I have been tasked with writing a shell script to grep through hundreds of log files in many directories on Linux and Solaris servers. Some of the logs are compressed in many formats and some are a few GB in size. I am worried about grep using a lot of resources on the server and possibly taking down web servers that are running on the machine through exhausting the memory (If this will likely happen).
Should I uncompress the files, grep them and then compress them again or use zgrep (or equivalent) to search them while compressed? Would there be an advantage resource wise to using one method over the other?
Also, is there a simple way to restrict the memory usage of a command to a percentage of what is currently available?

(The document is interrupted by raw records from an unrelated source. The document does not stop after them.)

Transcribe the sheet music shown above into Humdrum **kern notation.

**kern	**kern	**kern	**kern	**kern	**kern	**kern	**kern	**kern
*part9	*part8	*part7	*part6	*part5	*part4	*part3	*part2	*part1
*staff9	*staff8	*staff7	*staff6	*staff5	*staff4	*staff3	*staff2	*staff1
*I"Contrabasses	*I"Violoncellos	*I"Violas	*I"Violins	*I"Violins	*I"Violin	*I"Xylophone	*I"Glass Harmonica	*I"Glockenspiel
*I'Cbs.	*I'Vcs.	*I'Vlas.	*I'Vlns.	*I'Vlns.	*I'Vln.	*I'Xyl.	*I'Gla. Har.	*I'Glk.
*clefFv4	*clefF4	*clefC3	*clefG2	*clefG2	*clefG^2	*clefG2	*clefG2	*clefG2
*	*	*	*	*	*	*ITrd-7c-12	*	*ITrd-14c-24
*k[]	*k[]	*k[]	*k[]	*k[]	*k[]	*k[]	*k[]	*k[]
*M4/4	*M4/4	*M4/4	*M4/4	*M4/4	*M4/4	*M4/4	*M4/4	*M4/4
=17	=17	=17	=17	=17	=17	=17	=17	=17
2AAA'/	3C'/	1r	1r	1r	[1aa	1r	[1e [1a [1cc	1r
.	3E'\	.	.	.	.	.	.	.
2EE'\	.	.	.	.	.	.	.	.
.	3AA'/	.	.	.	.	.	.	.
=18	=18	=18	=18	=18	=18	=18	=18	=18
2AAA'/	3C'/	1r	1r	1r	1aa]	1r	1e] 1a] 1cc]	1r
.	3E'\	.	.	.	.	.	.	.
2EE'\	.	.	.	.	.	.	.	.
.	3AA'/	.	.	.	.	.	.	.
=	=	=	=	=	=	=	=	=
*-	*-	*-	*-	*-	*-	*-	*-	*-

If someone could explain how memory usage works while running these commands, it would help out a lot.
grep
memory usage is constant; it doesn't scale with file size†. It doesn't need to keep the whole file in memory, only the area it's searching through.
Decompression is similar. Memory usage is proportional to the dictionary size, not to the total file size. Dictionary size is nothing to worry about: a few megabytes at most.
I would not worry about some simple grep
/ zgrep
/ zcat | grep
searches taking down other processes. This stuff is Linux's bread and butter.
† Beware of scanning through files with incredibly long lines, though. Its memory usage does scale with line length. You can use grep -I
to skip binary files, which is usually sufficient.